Moreno died of a stroke on November 30, 1869, at the age of 51 and was buried on the grounds of the Rancho ex-Misíon de Guadalupe. Reverend Antonio D. Ubach officiated at the burial.

He left behind a contested legacy. Rufus K. Porter, the San Diego correspondent of the San Francisco Bulletin, provided one viewpoint: “Don Matías…had more influence with the La Paz authorities than any other man outside the Territory, and was probably the cause of more bloodshed than any other man in California. While he remained safely in San Diego, and was generally respected here, his letters and emissaries were playing the very deuce among the Mexicans below the line.
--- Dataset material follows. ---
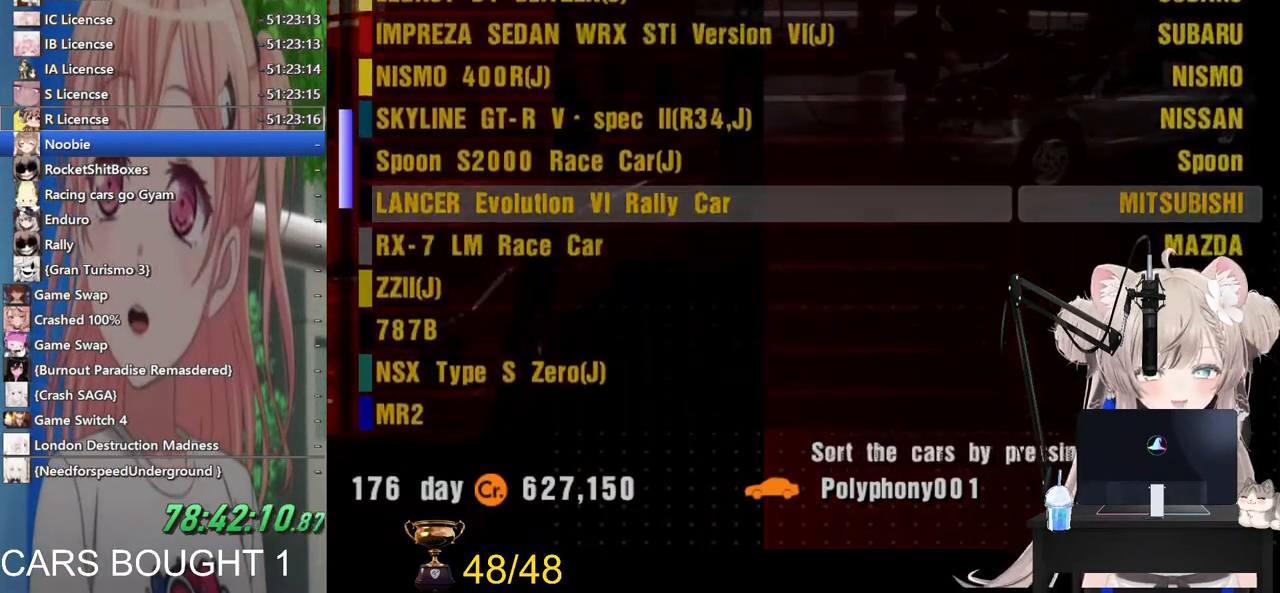
{"buttons": ["DPAD_UP"], "left_stick": "center", "right_stick": "center", "events": []}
He was the cause of the murder of General Castro beyond a doubt, and his representations to the authorities at Mazatlán caused the defeat and flight of [Feliciano] Esparza…” Porter added that Moreno's life “was an eventful one and his autobiography would be one of the most interesting of modern times, and I am inclined to the opinion that such a document exists among his papers.”

Moreno was survived by his wife Prudenciana Vallejo López de Moreno and their children, only three of whom lived to maturity: José Matías Moreno II (1852–1902), Dolores Moreno López de Flower (1855–1903), and Mateo Rafael Moreno (1864–1930).